His response royally ticked off his provincial counterparts. “Instead of giving lessons to the provinces on standards in long-term care homes and on vaccines, he should take care of supplying us with vaccines faster and better control travellers returning to Canada,” Quebec Premier François Legault snapped on Wednesday after announcing an enhanced four-week lockdown that includes a controversial 8 p.m. curfew in the province.

Manitoba Premier Brian Pallister and Ontario Premier Doug Ford have also complained about insufficient vaccine deliveries from Ottawa – Mr. Pallister likened the volume to “a squirt gun” – even though neither province has used up the doses the federal government has provided. Part of the reason for that lies in that the Pfizer vaccine must be stored at between -70C and -80C, creating a particular logistical challenge.
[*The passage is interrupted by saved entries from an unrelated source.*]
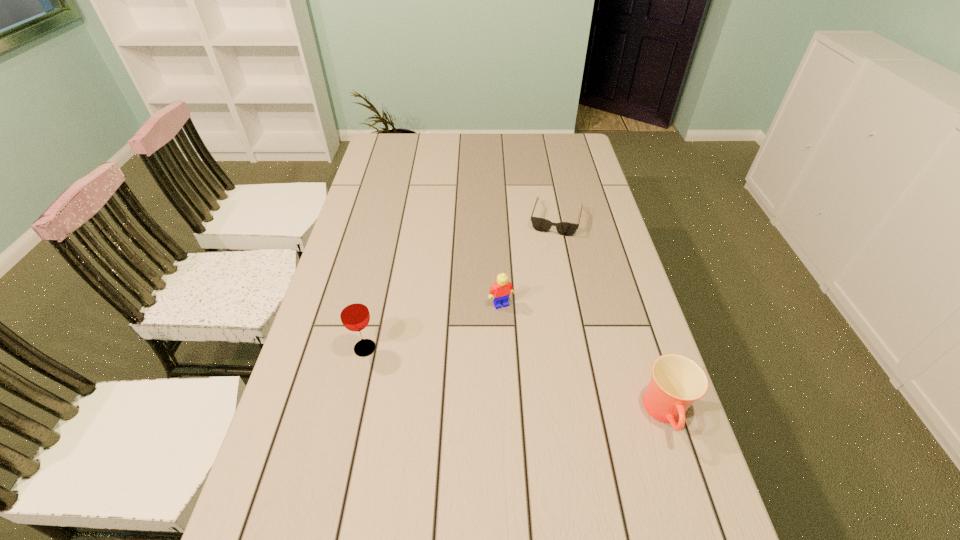
Locate an element on the screen. free space at the near edge of the desktop is located at coordinates (535, 509).

This screenshot has height=540, width=960. In order to click on vacant space at the left edge in this screenshot , I will do `click(345, 456)`.

Identify the location of free location at the right edge. (x=595, y=313).

Where is `vacant area at the far left corner of the desktop`? Image resolution: width=960 pixels, height=540 pixels. vacant area at the far left corner of the desktop is located at coordinates point(413,146).

The image size is (960, 540). Find the location of `vacant space at the near left corner of the desktop`. vacant space at the near left corner of the desktop is located at coordinates (304, 508).

Locate an element on the screen. The width and height of the screenshot is (960, 540). vacant area between the shortest object and the second nearest object is located at coordinates (461, 284).

The image size is (960, 540). In order to click on vacant point located between the Lego and the second object from right to left in this screenshot , I will do `click(529, 261)`.

Image resolution: width=960 pixels, height=540 pixels. I want to click on vacant area that lies between the cup and the second farthest object, so click(x=584, y=359).

Where is `empty location between the rightmost object and the second nearest object`? Image resolution: width=960 pixels, height=540 pixels. empty location between the rightmost object and the second nearest object is located at coordinates (516, 381).

Locate an element on the screen. This screenshot has width=960, height=540. unoccupied area between the second object from right to left and the nearest object is located at coordinates (612, 316).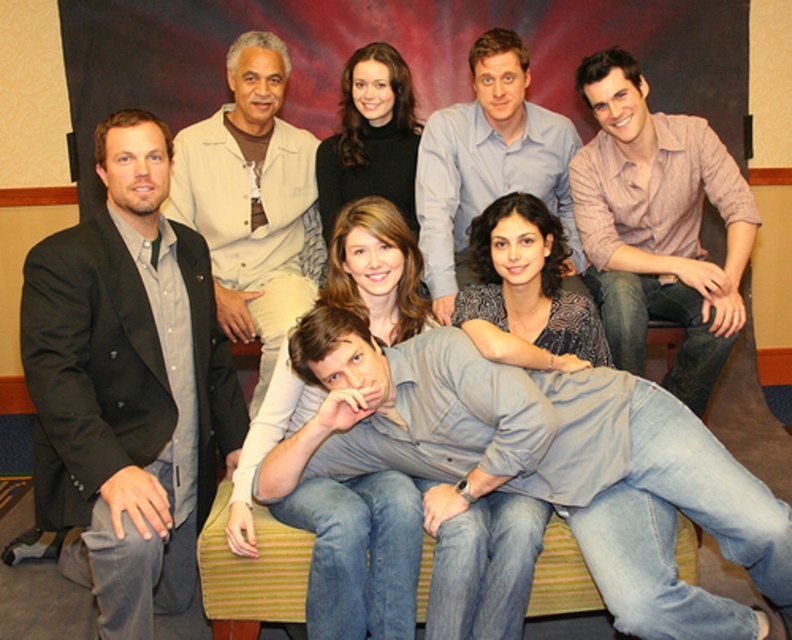
You are a photographer trying to adjust the lighting for the group photo. You need to ensure that the dark gray suit at left and the beige textured shirt at upper center are both well lit. Based on their positions, which one might require more direct lighting to avoid appearing too shadowy?

The dark gray suit at left is in front of the beige textured shirt at upper center, so it might block some light from reaching the beige textured shirt at upper center. Therefore, the beige textured shirt at upper center may need more direct lighting to avoid appearing shadowy.

You are organizing a photo shoot and need to ensure that the dark gray suit at left and the beige textured shirt at upper center are visible in the frame. Based on their sizes, which one might require more space to fully capture in the photo?

The beige textured shirt at upper center requires more space because it has a greater width than the dark gray suit at left.

You are a photographer trying to adjust the lighting for a group photo. You notice the denim jeans at lower right and the light blue shirt at center. Which object requires more vertical space in the frame to avoid being cut off?

The denim jeans at lower right requires more vertical space in the frame because it has a greater height compared to the light blue shirt at center.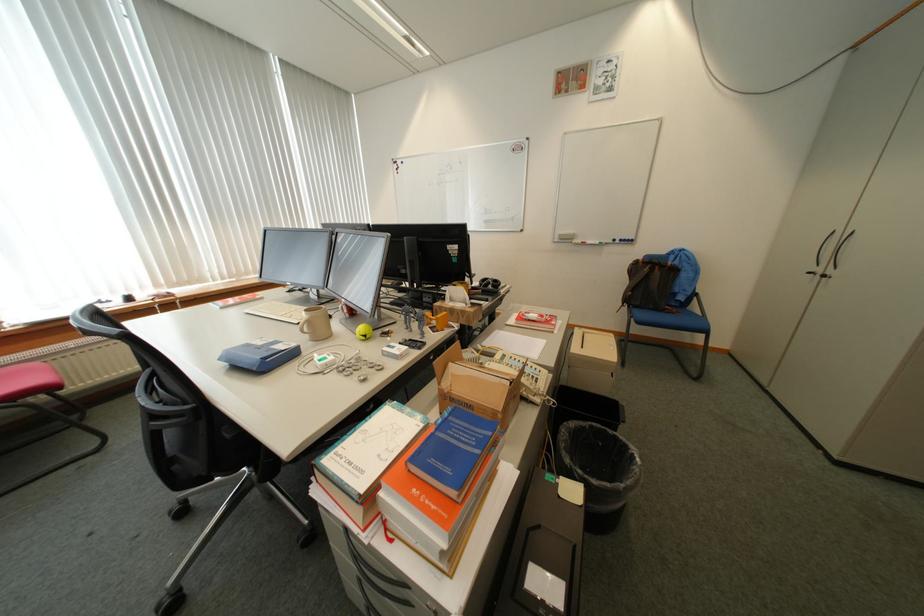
An initial decision to hold back required second doses for those who have already received a first dose of the Pfizer vaccine also slowed the rollout. The abandonment of that decision has not gone over well with everyone. A group of residents at Maimonides have threatened legal action against the Quebec government.

No province appears to have adopted particularly ambitious vaccination targets. Mr. Ford has vowed to have administered an initial dose to 55,000 long-term care residents in five hot spot regions by Jan. 21. Quebec aims to vaccinate 250,000 long-term care patients and health care workers by Feb. 8. Yet, Mr. Legault insisted on Wednesday that his province is capable of giving 250,000 vaccines a week. Canadians are right to wonder about the disconnect.

We don’t know whether Ottawa dropped the ball in negotiating vaccine purchases for the simple reason that Public Services and Procurement Canada has released scant details about the terms of contracts signed with Pfizer, Moderna, AstraZeneca and other vaccine makers. Israel, for instance, reportedly paid Pfizer US$30 a dose, compared with the US$19.50 Washington paid as part of the Trump administration’s Operation Warp Speed. Ottawa has not said how much it paid.

“It’s a very competitive environment around the world, everywhere,” Procurement Minister Anita Anand insisted. “Every country wants to have the same products, the same doses, and so we have to negotiate very hard for Canada to have more doses as soon as possible and that’s the job for me and my team every day.”

Good intentions will no longer cut it with Canadians. From here on in, they want results.